====== MATERIAL PROVIDED ======

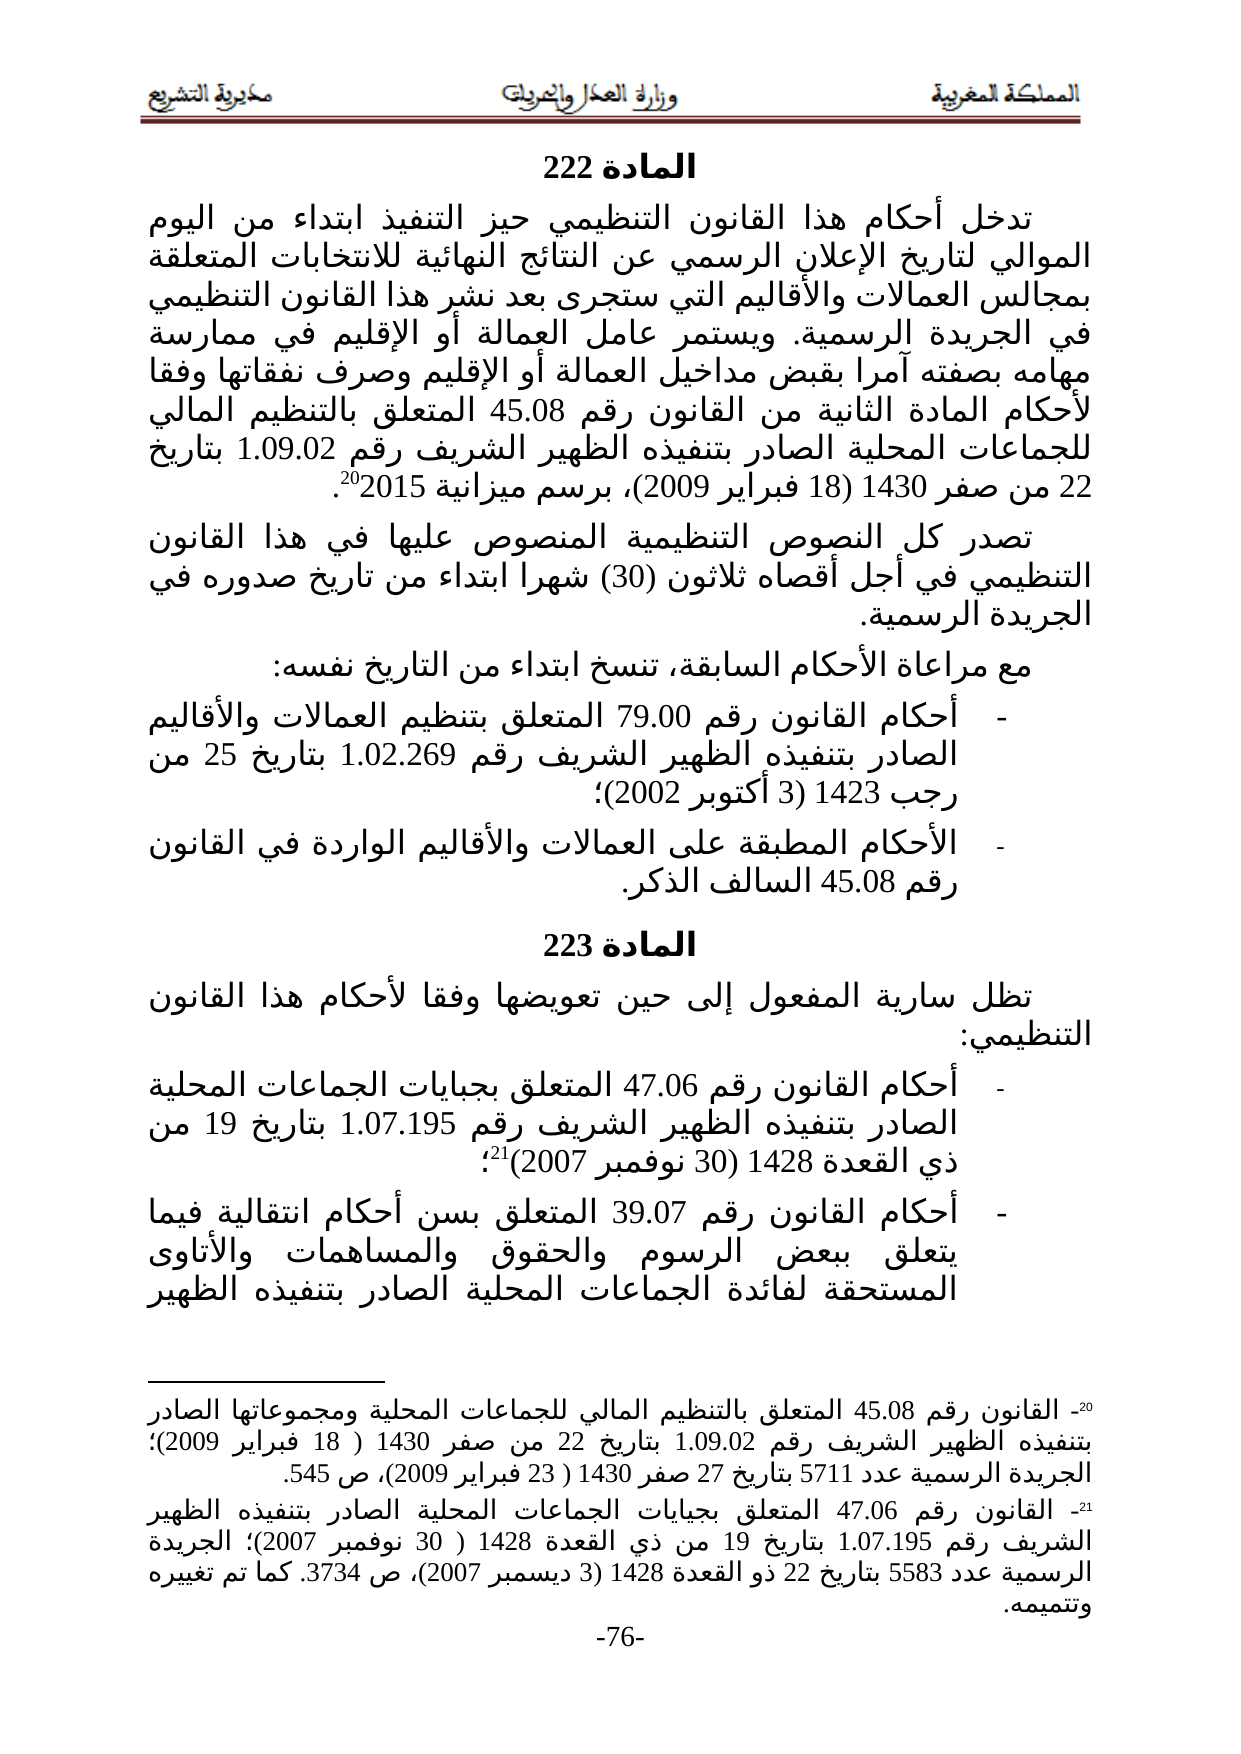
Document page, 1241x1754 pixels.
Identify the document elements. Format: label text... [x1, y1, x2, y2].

text المادة 222 [148, 148, 1093, 186]
text المادة 223 [148, 925, 1093, 963]
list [148, 1193, 996, 1308]
picture [134, 73, 1093, 132]
list أحكام القانون رقم 47.06 المتعلق بجبايات الجماعات المحلية الصادر بتنفيذه الظهير الشريف رقم 1.07.195 بتاريخ 19 من ذي القعدة 1428 (30 نوفمبر 2007)؛ [148, 1065, 996, 1180]
text مع مراعاة الأحكام السابقة، تنسخ ابتداء من التاريخ نفسه: [148, 645, 1093, 683]
text تدخل أحكام هذا القانون التنظيمي حيز التنفيذ ابتداء من اليوم الموالي لتاريخ الإعلان الرسمي عن النتائج النهائية للانتخابات المتعلقة بمجالس العمالات والأقاليم التي ستجرى بعد نشر هذا القانون التنظيمي في الجريدة الرسمية. ويستمر عامل العمالة أو الإقليم في ممارسة مهامه بصفته آمرا بقبض مداخيل العمالة أو الإقليم وصرف نفقاتها وفقا لأحكام المادة الثانية من القانون رقم 45.08 المتعلق بالتنظيم المالي للجماعات المحلية الصادر بتنفيذه الظهير الشريف رقم 1.09.02 بتاريخ 22 من صفر 1430 (18 فبراير 2009)، برسم ميزانية 2015. [148, 198, 1093, 505]
text تصدر كل النصوص التنظيمية المنصوص عليها في هذا القانون التنظيمي في أجل أقصاه ثلاثون (30) شهرا ابتداء من تاريخ صدوره في الجريدة الرسمية. [148, 518, 1093, 633]
text تظل سارية المفعول إلى حين تعويضها وفقا لأحكام هذا القانون التنظيمي: [148, 976, 1093, 1053]
list أحكام القانون رقم 79.00 المتعلق بتنظيم العمالات والأقاليم الصادر بتنفيذه الظهير الشريف رقم 1.02.269 بتاريخ 25 من رجب 1423 (3 أكتوبر 2002)؛ [148, 696, 996, 811]
list الأحكام المطبقة على العمالات والأقاليم الواردة في القانون رقم 45.08 السالف الذكر. [148, 823, 996, 900]
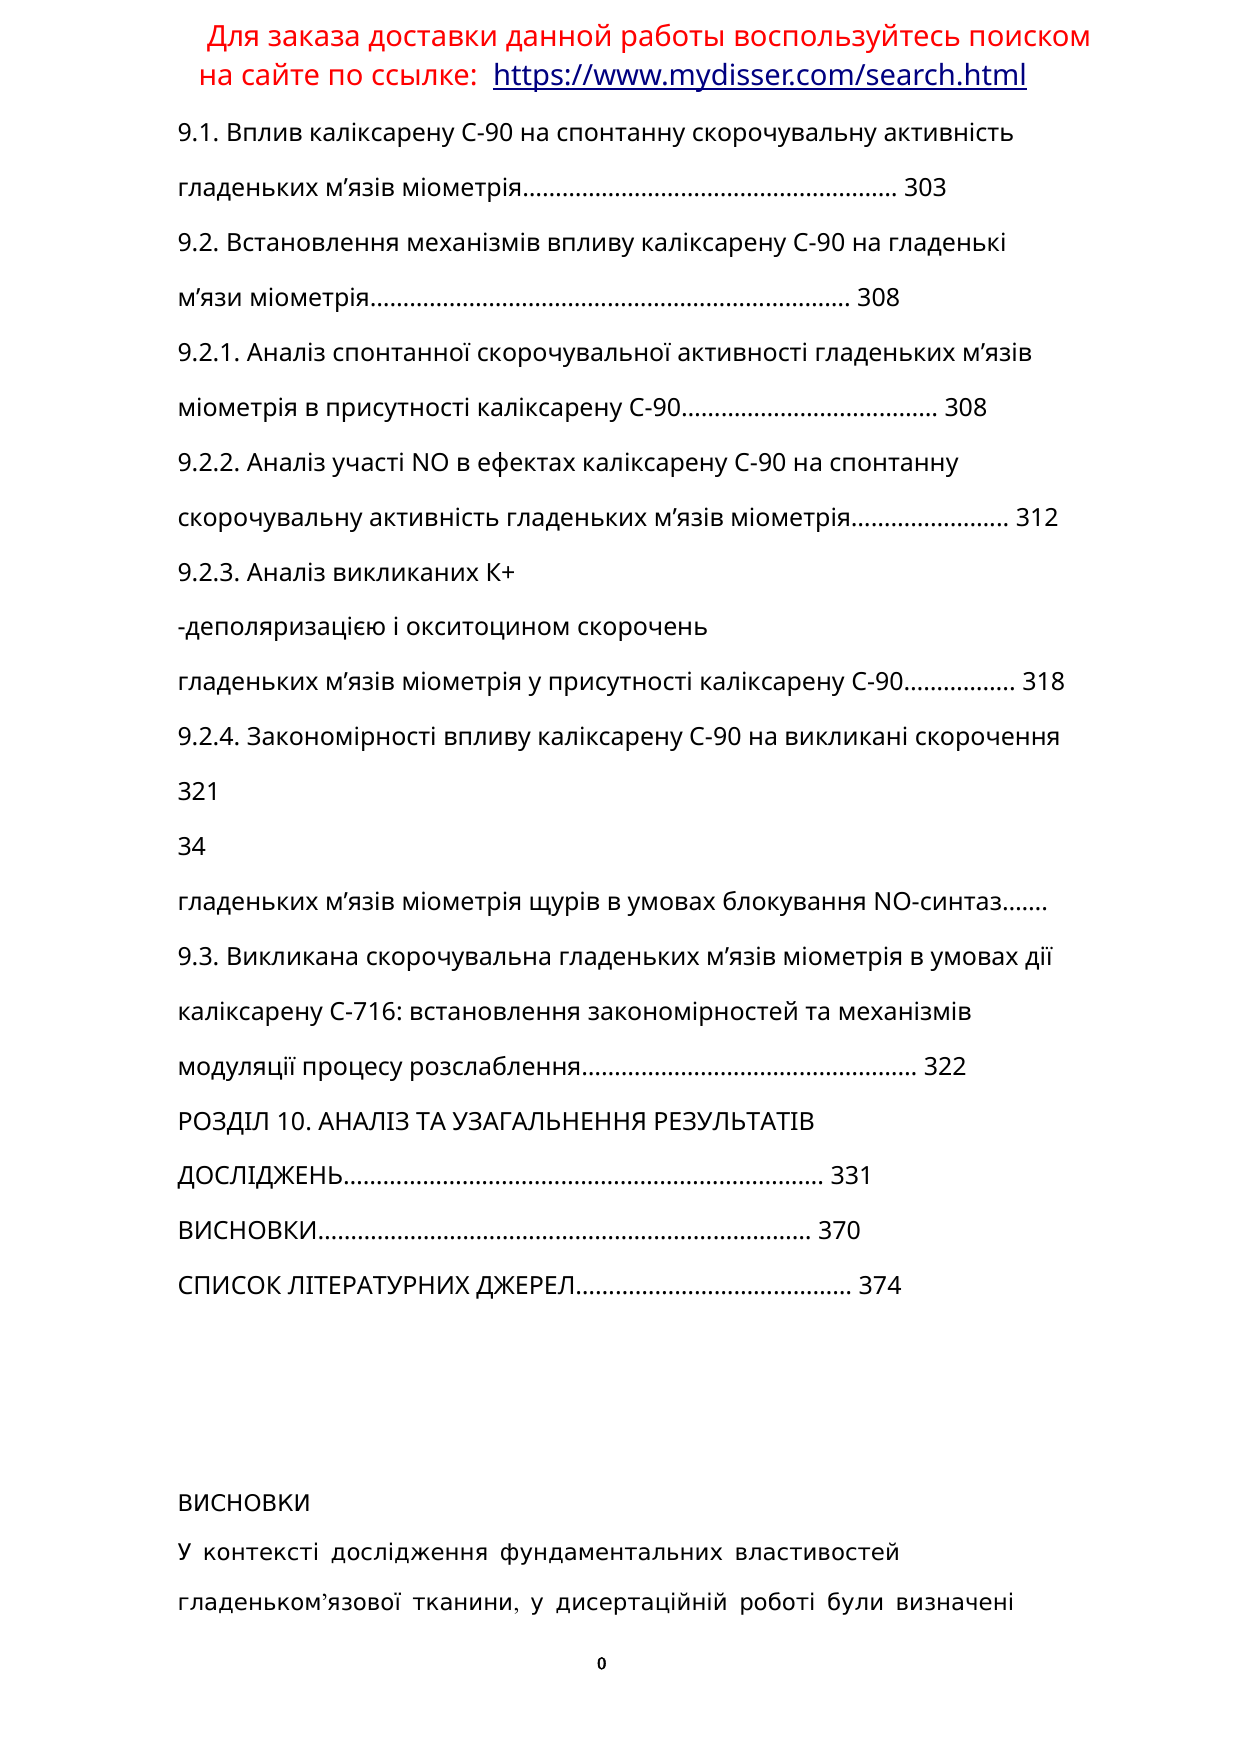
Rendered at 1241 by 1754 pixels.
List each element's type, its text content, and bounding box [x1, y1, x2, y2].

text міометрія в присутності каліксарену С-90………………………………… 308 [118, 389, 1107, 423]
text 321 [118, 774, 1107, 808]
text 34 [118, 829, 1107, 863]
text 9.2. Встановлення механізмів впливу каліксарену С-90 на гладенькі [118, 225, 1107, 259]
text гладеньких м’язів міометрія щурів в умовах блокування NO-синтаз……. [118, 883, 1107, 918]
text -деполяризацією і окситоцином скорочень [118, 609, 1107, 643]
text гладеньких м’язів міометрія у присутності каліксарену С-90…………….. 318 [118, 664, 1107, 698]
text СПИСОК ЛІТЕРАТУРНИХ ДЖЕРЕЛ…………………………………… 374 [118, 1268, 1107, 1302]
text скорочувальну активність гладеньких м’язів міометрія…………………... 312 [118, 499, 1107, 533]
text 9.3. Викликана скорочувальна гладеньких м’язів міометрія в умовах дії [118, 938, 1107, 972]
text Уконтекстідослідженняфундаментальнихвластивостей [118, 1537, 1107, 1566]
text 9.2.4. Закономірності впливу каліксарену С-90 на викликані скорочення [118, 719, 1107, 753]
text РОЗДІЛ 10. АНАЛІЗ ТА УЗАГАЛЬНЕННЯ РЕЗУЛЬТАТІВ [118, 1103, 1107, 1137]
text ДОСЛІДЖЕНЬ………………………………………………………………. 331 [118, 1158, 1107, 1192]
text 9.2.2. Аналіз участі NO в ефектах каліксарену С-90 на спонтанну [118, 444, 1107, 478]
text гладеньком’язовоїтканиниудисертаційнійроботібуливизначені [118, 1587, 1107, 1615]
text ВИСНОВКИ [118, 1487, 1107, 1516]
text модуляції процесу розслаблення…………………………………………… 322 [118, 1048, 1107, 1082]
text 9.2.1. Аналіз спонтанної скорочувальної активності гладеньких м’язів [118, 334, 1107, 369]
text 9.1. Вплив каліксарену С-90 на спонтанну скорочувальну активність [118, 115, 1107, 149]
text 9.2.3. Аналіз викликаних К+ [118, 554, 1107, 588]
text гладеньких м’язів міометрія………………………………………………… 303 [118, 170, 1107, 204]
text каліксарену С-716: встановлення закономірностей та механізмів [118, 993, 1107, 1027]
text м’язи міометрія………………………………………………………………. 308 [118, 280, 1107, 314]
text ВИСНОВКИ………………………………………………………………… 370 [118, 1213, 1107, 1247]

======

INSTRUCTIONS TO FOLLOW: Omit pictures and output the listing exactly.

OUTPUT FOR THIS TASK:
Document page, 1241x1754 pixels.
Identify the document elements. Format: label text... [x1, y1, x2, y2].

text المادة 222 [148, 148, 1093, 186]
text المادة 223 [148, 925, 1093, 963]
list [148, 1193, 996, 1308]
picture [134, 73, 1093, 132]
list أحكام القانون رقم 47.06 المتعلق بجبايات الجماعات المحلية الصادر بتنفيذه الظهير الشريف رقم 1.07.195 بتاريخ 19 من ذي القعدة 1428 (30 نوفمبر 2007)؛ [148, 1065, 996, 1180]
text مع مراعاة الأحكام السابقة، تنسخ ابتداء من التاريخ نفسه: [148, 645, 1093, 683]
text تدخل أحكام هذا القانون التنظيمي حيز التنفيذ ابتداء من اليوم الموالي لتاريخ الإعلان الرسمي عن النتائج النهائية للانتخابات المتعلقة بمجالس العمالات والأقاليم التي ستجرى بعد نشر هذا القانون التنظيمي في الجريدة الرسمية. ويستمر عامل العمالة أو الإقليم في ممارسة مهامه بصفته آمرا بقبض مداخيل العمالة أو الإقليم وصرف نفقاتها وفقا لأحكام المادة الثانية من القانون رقم 45.08 المتعلق بالتنظيم المالي للجماعات المحلية الصادر بتنفيذه الظهير الشريف رقم 1.09.02 بتاريخ 22 من صفر 1430 (18 فبراير 2009)، برسم ميزانية 2015. [148, 198, 1093, 505]
text تصدر كل النصوص التنظيمية المنصوص عليها في هذا القانون التنظيمي في أجل أقصاه ثلاثون (30) شهرا ابتداء من تاريخ صدوره في الجريدة الرسمية. [148, 518, 1093, 633]
text تظل سارية المفعول إلى حين تعويضها وفقا لأحكام هذا القانون التنظيمي: [148, 976, 1093, 1053]
list أحكام القانون رقم 79.00 المتعلق بتنظيم العمالات والأقاليم الصادر بتنفيذه الظهير الشريف رقم 1.02.269 بتاريخ 25 من رجب 1423 (3 أكتوبر 2002)؛ [148, 696, 996, 811]
list الأحكام المطبقة على العمالات والأقاليم الواردة في القانون رقم 45.08 السالف الذكر. [148, 823, 996, 900]
Rendered at 1241 by 1754 pixels.
List each element's type, its text content, and bounding box [x1, y1, x2, y2].

text міометрія в присутності каліксарену С-90………………………………… 308 [118, 389, 1107, 423]
text 321 [118, 774, 1107, 808]
text 34 [118, 829, 1107, 863]
text 9.2. Встановлення механізмів впливу каліксарену С-90 на гладенькі [118, 225, 1107, 259]
text гладеньких м’язів міометрія щурів в умовах блокування NO-синтаз……. [118, 883, 1107, 918]
text -деполяризацією і окситоцином скорочень [118, 609, 1107, 643]
text гладеньких м’язів міометрія у присутності каліксарену С-90…………….. 318 [118, 664, 1107, 698]
text СПИСОК ЛІТЕРАТУРНИХ ДЖЕРЕЛ…………………………………… 374 [118, 1268, 1107, 1302]
text скорочувальну активність гладеньких м’язів міометрія…………………... 312 [118, 499, 1107, 533]
text 9.3. Викликана скорочувальна гладеньких м’язів міометрія в умовах дії [118, 938, 1107, 972]
text Уконтекстідослідженняфундаментальнихвластивостей [118, 1537, 1107, 1566]
text 9.2.4. Закономірності впливу каліксарену С-90 на викликані скорочення [118, 719, 1107, 753]
text РОЗДІЛ 10. АНАЛІЗ ТА УЗАГАЛЬНЕННЯ РЕЗУЛЬТАТІВ [118, 1103, 1107, 1137]
text ДОСЛІДЖЕНЬ………………………………………………………………. 331 [118, 1158, 1107, 1192]
text 9.2.2. Аналіз участі NO в ефектах каліксарену С-90 на спонтанну [118, 444, 1107, 478]
text гладеньком’язовоїтканиниудисертаційнійроботібуливизначені [118, 1587, 1107, 1615]
text ВИСНОВКИ [118, 1487, 1107, 1516]
text модуляції процесу розслаблення…………………………………………… 322 [118, 1048, 1107, 1082]
text 9.2.1. Аналіз спонтанної скорочувальної активності гладеньких м’язів [118, 334, 1107, 369]
text 9.1. Вплив каліксарену С-90 на спонтанну скорочувальну активність [118, 115, 1107, 149]
text 9.2.3. Аналіз викликаних К+ [118, 554, 1107, 588]
text гладеньких м’язів міометрія………………………………………………… 303 [118, 170, 1107, 204]
text каліксарену С-716: встановлення закономірностей та механізмів [118, 993, 1107, 1027]
text м’язи міометрія………………………………………………………………. 308 [118, 280, 1107, 314]
text ВИСНОВКИ………………………………………………………………… 370 [118, 1213, 1107, 1247]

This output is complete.